* ACTION ITEM
In the listing below, find the line containing "#c292a0; stroke-width: 21" and the line containing "#caafb6; stroke-width: 18;". Repeat exactly those two lines and every line between them.

* EXERCISE INPUTS
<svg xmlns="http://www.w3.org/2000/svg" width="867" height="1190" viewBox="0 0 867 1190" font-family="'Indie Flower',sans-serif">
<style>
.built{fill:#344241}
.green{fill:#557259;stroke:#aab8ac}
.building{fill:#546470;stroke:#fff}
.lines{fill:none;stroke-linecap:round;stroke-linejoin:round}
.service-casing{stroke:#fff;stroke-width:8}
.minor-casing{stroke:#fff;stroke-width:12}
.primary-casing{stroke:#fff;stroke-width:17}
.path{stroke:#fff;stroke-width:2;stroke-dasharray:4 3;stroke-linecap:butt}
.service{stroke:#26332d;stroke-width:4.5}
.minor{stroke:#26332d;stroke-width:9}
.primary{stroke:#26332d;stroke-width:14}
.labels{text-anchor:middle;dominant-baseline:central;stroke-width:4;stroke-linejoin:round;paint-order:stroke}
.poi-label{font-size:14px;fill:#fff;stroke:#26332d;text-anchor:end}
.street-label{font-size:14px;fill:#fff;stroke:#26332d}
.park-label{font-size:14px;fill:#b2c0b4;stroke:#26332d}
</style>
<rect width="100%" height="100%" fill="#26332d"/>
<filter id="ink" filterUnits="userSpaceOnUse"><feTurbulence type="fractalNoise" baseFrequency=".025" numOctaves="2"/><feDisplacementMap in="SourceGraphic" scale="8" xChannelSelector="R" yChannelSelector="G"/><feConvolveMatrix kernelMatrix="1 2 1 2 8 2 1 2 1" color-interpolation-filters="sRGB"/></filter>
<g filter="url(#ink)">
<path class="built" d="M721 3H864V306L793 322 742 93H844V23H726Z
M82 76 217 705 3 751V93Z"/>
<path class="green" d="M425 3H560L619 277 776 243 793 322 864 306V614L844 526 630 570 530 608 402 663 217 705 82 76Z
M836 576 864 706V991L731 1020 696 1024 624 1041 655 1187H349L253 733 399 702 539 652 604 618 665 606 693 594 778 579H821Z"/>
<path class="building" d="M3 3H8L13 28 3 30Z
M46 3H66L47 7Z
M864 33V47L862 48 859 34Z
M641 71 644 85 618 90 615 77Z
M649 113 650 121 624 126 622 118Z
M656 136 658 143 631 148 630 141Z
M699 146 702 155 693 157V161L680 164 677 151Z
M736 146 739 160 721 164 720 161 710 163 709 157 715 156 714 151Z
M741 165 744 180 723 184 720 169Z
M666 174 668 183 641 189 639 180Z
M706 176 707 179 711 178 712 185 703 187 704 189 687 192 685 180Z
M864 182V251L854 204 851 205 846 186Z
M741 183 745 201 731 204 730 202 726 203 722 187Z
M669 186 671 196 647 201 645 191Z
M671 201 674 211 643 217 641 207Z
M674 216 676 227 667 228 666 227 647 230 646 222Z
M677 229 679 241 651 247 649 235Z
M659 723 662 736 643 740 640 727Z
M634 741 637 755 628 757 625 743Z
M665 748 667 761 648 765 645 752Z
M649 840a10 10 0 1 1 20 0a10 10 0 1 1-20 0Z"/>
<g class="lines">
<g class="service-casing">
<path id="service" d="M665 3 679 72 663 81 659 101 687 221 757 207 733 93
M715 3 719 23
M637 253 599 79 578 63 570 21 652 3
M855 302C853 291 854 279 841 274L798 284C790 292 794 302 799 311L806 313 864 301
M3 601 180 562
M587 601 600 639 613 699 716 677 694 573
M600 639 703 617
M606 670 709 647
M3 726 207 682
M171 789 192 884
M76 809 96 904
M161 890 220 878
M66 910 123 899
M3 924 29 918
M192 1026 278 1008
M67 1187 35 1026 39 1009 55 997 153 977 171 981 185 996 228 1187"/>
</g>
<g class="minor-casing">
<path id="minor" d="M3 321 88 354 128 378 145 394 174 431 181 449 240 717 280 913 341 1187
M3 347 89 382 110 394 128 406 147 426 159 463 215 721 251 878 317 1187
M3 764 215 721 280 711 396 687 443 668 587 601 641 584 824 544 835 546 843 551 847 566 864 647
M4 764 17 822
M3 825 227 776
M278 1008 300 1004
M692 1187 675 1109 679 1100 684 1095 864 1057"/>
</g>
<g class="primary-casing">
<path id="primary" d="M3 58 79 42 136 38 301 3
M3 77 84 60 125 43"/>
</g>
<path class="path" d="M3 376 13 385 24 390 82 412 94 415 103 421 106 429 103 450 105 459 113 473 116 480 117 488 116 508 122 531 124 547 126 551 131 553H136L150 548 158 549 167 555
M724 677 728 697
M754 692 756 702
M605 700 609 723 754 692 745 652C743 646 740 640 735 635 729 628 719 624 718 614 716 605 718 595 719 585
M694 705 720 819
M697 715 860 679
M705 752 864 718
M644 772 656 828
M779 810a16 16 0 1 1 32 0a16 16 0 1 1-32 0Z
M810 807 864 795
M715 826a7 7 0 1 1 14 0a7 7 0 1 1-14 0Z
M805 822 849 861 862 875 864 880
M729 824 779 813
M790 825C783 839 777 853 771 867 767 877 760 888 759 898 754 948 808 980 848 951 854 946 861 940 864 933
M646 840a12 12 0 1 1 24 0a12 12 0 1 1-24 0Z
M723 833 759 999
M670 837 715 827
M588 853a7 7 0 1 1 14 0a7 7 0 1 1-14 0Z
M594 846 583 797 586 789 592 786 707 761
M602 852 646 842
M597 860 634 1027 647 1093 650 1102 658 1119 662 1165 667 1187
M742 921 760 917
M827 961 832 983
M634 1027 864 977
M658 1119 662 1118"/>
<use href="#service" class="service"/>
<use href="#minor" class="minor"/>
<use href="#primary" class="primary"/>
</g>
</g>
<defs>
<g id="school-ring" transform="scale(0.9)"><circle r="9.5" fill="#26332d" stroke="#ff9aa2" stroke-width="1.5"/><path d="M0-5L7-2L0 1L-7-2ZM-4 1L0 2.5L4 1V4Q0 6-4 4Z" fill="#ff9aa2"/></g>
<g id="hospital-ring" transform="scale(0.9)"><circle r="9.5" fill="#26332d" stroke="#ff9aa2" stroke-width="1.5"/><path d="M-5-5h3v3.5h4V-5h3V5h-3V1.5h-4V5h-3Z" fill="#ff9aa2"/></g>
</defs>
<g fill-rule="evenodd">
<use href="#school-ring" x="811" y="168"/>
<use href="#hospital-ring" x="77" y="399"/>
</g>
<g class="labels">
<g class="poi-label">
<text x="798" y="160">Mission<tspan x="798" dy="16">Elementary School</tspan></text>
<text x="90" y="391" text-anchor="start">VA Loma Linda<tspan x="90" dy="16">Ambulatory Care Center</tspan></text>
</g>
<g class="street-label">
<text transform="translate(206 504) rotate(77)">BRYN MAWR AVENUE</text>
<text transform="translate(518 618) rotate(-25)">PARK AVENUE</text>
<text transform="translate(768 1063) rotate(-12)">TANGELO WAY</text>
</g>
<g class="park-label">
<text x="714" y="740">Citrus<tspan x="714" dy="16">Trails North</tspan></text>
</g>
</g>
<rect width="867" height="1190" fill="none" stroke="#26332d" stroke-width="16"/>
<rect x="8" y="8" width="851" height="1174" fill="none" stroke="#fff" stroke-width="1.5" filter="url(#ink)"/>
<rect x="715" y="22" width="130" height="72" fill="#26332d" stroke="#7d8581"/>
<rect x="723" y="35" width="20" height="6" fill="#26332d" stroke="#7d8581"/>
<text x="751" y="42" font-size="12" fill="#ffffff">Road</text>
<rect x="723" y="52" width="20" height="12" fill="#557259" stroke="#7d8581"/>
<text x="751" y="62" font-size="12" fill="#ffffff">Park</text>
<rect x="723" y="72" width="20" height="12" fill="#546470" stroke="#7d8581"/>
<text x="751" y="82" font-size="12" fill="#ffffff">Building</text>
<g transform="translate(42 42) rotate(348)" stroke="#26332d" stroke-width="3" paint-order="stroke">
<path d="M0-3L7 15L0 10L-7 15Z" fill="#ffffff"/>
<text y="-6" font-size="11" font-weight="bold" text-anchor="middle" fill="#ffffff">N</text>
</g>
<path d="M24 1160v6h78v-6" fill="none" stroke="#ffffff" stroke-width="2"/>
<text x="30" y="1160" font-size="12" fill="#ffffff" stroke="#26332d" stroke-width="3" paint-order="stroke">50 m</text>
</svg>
--
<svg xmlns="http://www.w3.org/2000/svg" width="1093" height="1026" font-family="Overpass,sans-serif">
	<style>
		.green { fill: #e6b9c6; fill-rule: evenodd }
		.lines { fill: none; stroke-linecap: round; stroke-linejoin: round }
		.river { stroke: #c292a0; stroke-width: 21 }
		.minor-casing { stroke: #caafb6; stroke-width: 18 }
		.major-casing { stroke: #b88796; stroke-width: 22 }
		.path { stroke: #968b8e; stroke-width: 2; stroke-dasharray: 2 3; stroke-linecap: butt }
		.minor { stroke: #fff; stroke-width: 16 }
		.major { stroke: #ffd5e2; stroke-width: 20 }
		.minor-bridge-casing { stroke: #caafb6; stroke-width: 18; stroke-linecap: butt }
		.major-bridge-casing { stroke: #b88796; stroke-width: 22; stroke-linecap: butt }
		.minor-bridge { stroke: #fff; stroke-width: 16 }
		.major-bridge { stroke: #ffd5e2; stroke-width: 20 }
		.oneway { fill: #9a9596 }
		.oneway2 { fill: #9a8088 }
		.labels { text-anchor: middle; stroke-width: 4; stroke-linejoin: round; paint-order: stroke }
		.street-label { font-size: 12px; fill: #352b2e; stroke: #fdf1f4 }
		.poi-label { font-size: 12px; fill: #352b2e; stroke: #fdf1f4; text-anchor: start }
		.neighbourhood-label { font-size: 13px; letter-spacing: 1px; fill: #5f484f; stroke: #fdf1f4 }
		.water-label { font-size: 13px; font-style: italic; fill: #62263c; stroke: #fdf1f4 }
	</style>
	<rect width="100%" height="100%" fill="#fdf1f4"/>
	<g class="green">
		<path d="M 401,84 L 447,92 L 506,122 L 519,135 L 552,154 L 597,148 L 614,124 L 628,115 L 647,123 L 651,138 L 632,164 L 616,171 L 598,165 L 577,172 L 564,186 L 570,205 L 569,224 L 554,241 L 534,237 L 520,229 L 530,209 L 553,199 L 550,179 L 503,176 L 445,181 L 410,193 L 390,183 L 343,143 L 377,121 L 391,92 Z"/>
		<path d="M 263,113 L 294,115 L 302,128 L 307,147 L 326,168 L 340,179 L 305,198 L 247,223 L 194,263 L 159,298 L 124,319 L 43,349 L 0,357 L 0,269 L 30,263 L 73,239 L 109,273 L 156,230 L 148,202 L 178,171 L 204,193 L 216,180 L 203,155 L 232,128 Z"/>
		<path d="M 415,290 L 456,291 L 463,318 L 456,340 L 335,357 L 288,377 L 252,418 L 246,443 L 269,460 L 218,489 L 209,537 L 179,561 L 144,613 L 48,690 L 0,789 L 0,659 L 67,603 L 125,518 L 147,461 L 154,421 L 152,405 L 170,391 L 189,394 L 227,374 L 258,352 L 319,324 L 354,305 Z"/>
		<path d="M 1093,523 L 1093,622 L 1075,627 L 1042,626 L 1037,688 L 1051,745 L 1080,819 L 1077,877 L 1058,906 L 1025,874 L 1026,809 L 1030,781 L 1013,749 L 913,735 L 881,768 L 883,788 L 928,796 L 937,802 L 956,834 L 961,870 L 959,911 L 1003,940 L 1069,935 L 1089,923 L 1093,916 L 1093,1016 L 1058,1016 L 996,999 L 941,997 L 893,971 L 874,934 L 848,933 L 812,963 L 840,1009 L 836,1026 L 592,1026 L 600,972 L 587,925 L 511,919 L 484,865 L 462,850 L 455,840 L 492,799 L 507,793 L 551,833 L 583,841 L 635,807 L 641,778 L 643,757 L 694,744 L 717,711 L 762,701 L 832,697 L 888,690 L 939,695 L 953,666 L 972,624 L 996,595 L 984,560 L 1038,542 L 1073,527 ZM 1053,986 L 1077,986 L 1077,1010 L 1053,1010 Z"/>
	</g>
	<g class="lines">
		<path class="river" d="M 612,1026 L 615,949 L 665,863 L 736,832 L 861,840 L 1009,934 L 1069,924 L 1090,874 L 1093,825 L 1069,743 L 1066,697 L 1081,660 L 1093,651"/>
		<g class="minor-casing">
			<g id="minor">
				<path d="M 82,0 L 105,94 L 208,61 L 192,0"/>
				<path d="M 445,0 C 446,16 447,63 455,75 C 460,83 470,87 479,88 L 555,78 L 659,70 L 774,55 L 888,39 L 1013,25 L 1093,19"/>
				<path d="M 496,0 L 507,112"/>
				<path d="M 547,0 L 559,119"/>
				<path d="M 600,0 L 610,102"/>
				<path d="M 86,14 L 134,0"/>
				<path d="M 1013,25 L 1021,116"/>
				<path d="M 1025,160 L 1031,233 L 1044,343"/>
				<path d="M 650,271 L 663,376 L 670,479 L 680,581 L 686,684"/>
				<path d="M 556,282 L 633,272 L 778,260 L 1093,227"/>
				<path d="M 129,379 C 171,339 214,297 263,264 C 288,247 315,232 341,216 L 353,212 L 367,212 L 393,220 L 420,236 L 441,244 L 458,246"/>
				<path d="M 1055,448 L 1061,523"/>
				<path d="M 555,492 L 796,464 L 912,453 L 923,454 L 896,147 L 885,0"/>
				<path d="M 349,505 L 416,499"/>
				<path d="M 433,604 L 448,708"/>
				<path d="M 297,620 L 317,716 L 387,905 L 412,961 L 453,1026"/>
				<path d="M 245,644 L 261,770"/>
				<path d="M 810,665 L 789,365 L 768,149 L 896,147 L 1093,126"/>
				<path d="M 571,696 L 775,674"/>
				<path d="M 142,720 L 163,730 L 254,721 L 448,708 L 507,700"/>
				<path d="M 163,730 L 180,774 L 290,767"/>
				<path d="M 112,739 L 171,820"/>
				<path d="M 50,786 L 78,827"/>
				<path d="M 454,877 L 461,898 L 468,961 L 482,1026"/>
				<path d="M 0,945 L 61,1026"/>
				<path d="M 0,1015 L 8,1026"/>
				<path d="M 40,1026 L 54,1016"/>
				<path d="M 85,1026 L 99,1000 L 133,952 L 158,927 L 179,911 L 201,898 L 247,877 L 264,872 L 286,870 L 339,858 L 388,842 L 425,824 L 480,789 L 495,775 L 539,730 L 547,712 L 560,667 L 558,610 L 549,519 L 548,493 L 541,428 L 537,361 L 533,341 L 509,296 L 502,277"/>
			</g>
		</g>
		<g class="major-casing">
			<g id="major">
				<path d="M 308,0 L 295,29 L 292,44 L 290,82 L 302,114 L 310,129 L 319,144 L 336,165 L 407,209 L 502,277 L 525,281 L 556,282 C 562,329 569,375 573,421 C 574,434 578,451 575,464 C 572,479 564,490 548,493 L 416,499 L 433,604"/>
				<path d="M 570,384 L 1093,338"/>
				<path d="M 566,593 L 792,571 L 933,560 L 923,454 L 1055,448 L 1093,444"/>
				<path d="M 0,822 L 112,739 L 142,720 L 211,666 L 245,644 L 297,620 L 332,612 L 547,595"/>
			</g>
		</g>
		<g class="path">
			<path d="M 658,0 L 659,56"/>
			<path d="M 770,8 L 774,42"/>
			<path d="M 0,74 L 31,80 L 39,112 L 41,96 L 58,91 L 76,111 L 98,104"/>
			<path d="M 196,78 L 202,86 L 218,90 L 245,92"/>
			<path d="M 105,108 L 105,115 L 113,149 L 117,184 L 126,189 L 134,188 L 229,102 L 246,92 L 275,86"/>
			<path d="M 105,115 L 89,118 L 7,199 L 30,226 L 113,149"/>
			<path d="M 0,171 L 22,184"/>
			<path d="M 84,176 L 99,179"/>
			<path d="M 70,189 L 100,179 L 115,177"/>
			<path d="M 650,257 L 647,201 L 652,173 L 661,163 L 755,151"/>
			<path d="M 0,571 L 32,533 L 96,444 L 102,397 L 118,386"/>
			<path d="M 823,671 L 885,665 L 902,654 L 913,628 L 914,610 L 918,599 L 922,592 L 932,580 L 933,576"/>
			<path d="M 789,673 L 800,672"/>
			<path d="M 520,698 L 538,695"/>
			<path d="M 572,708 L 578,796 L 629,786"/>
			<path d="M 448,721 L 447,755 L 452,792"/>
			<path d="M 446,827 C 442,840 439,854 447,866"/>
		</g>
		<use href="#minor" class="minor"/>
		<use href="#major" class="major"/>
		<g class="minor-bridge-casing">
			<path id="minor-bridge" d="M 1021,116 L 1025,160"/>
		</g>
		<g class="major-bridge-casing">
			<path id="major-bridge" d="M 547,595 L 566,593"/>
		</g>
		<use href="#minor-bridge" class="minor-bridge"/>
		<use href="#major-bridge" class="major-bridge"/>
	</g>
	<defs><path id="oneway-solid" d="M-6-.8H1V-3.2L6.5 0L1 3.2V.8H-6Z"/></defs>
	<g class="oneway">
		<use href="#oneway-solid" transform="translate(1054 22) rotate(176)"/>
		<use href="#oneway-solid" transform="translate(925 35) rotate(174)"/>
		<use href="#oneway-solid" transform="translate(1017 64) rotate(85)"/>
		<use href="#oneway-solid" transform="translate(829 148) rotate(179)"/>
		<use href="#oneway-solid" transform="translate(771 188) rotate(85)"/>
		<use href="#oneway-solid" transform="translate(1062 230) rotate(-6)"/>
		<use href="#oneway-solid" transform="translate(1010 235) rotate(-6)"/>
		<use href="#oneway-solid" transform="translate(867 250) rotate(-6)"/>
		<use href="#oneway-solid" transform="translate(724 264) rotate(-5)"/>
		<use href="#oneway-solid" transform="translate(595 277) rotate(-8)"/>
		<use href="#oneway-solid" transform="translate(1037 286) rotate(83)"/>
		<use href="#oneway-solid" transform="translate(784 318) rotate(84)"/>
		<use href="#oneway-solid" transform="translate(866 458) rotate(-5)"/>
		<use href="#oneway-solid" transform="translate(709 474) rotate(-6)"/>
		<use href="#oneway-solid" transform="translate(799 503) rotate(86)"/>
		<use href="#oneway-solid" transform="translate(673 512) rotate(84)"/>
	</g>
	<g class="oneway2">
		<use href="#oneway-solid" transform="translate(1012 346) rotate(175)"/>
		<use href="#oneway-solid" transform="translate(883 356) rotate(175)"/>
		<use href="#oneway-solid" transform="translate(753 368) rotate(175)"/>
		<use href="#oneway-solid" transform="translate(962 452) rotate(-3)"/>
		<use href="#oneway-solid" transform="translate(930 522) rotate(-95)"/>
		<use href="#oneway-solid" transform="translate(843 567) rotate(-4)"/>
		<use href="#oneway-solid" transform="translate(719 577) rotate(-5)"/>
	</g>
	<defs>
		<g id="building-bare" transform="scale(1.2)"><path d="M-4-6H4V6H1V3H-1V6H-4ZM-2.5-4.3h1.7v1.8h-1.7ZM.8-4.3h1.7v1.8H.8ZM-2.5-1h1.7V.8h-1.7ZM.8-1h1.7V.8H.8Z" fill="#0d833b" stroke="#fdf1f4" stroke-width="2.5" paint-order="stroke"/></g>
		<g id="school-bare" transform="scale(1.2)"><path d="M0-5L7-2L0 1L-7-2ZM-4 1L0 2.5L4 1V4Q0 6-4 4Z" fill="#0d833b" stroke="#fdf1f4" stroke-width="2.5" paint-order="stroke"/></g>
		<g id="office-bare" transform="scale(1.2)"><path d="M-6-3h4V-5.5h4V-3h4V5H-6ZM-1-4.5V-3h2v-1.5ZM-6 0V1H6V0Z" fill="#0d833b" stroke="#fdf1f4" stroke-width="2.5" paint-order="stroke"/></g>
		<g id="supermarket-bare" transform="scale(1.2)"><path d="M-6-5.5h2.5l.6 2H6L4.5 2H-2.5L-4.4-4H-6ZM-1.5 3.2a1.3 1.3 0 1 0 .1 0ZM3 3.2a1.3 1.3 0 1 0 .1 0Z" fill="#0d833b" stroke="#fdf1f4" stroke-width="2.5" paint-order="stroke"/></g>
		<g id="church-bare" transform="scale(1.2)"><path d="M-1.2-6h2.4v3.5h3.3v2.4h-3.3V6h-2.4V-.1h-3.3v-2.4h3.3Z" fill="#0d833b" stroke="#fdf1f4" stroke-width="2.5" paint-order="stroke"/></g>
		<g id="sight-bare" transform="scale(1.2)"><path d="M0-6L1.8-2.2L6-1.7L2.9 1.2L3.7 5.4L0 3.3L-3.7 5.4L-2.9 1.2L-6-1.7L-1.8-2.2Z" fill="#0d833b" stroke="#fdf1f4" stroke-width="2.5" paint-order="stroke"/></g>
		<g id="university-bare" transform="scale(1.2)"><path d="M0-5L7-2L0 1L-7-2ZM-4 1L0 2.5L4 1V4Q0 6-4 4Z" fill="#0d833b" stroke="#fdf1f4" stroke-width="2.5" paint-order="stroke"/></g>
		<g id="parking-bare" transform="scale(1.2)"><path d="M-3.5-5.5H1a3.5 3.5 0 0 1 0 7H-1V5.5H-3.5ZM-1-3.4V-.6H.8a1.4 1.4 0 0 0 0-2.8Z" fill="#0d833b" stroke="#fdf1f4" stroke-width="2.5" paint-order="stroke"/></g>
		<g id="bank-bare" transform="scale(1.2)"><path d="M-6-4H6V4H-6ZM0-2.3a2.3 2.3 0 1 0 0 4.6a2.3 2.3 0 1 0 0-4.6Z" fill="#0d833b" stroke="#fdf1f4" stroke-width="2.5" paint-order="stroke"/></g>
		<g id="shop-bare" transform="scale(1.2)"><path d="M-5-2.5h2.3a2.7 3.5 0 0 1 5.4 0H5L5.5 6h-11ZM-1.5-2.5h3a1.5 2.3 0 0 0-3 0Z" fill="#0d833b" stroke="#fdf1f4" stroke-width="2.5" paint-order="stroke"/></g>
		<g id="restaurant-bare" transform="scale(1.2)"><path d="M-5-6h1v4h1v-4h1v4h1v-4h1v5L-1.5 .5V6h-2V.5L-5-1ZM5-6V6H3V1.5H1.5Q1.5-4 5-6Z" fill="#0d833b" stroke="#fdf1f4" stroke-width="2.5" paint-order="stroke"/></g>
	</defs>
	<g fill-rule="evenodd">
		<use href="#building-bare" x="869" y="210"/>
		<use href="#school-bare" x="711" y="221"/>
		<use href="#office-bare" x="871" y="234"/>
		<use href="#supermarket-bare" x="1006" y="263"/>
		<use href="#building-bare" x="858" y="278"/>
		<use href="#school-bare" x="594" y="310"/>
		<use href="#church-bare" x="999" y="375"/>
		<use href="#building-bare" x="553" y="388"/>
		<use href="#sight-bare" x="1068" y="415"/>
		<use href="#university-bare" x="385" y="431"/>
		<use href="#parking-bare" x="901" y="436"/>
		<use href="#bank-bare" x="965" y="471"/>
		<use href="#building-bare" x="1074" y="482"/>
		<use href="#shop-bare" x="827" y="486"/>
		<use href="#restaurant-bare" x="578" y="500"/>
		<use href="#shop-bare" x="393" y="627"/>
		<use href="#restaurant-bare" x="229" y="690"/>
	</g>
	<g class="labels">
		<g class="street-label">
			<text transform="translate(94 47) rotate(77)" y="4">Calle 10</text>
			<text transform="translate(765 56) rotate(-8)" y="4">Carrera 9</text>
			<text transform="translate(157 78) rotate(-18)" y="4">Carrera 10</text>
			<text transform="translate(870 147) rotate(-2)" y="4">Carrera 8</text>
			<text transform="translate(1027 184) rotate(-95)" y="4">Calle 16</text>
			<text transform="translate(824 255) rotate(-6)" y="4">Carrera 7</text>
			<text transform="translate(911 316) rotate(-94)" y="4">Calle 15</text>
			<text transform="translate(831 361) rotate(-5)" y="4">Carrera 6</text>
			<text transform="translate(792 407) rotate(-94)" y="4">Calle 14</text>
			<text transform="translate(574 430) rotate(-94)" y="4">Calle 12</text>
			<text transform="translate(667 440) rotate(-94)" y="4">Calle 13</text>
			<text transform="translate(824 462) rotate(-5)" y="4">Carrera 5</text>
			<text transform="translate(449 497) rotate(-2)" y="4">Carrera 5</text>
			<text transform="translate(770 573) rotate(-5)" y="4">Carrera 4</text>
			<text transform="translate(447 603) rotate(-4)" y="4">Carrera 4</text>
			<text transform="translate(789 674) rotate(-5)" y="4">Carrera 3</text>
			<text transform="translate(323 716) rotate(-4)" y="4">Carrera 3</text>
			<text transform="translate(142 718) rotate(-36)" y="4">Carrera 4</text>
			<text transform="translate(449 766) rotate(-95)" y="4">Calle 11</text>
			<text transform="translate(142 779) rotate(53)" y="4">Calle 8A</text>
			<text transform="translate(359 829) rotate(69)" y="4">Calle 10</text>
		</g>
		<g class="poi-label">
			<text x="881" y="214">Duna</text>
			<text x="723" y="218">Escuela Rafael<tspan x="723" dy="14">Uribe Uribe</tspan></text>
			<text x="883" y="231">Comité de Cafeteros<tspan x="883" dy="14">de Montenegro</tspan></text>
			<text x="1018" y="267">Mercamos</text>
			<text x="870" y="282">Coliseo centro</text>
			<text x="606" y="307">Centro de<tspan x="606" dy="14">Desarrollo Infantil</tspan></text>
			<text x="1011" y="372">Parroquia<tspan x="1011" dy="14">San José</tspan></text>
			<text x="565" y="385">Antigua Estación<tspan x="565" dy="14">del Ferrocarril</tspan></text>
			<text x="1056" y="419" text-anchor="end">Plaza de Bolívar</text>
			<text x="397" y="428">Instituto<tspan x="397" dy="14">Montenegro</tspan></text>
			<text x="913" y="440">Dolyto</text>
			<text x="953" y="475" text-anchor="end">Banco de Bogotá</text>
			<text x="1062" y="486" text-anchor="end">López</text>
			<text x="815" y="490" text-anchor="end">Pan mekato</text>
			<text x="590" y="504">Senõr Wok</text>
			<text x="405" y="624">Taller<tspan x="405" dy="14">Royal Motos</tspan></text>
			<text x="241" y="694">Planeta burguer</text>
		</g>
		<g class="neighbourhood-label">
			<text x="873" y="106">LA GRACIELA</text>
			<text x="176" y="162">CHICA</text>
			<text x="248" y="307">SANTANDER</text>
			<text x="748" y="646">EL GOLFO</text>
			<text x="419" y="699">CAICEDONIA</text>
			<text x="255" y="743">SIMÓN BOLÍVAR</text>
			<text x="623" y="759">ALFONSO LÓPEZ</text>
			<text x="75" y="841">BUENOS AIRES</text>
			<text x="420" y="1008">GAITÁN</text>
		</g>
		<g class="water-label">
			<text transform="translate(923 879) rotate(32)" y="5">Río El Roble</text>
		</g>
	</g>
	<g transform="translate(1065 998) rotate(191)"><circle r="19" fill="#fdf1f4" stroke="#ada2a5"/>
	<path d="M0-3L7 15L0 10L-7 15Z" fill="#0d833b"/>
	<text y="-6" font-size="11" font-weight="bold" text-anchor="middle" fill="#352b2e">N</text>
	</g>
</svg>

* ANSWER SECTION
		.river { stroke: #c292a0; stroke-width: 21 }
		.minor-casing { stroke: #caafb6; stroke-width: 18 }
		.major-casing { stroke: #b88796; stroke-width: 22 }
		.path { stroke: #968b8e; stroke-width: 2; stroke-dasharray: 2 3; stroke-linecap: butt }
		.minor { stroke: #fff; stroke-width: 16 }
		.major { stroke: #ffd5e2; stroke-width: 20 }
		.minor-bridge-casing { stroke: #caafb6; stroke-width: 18; stroke-linecap: butt }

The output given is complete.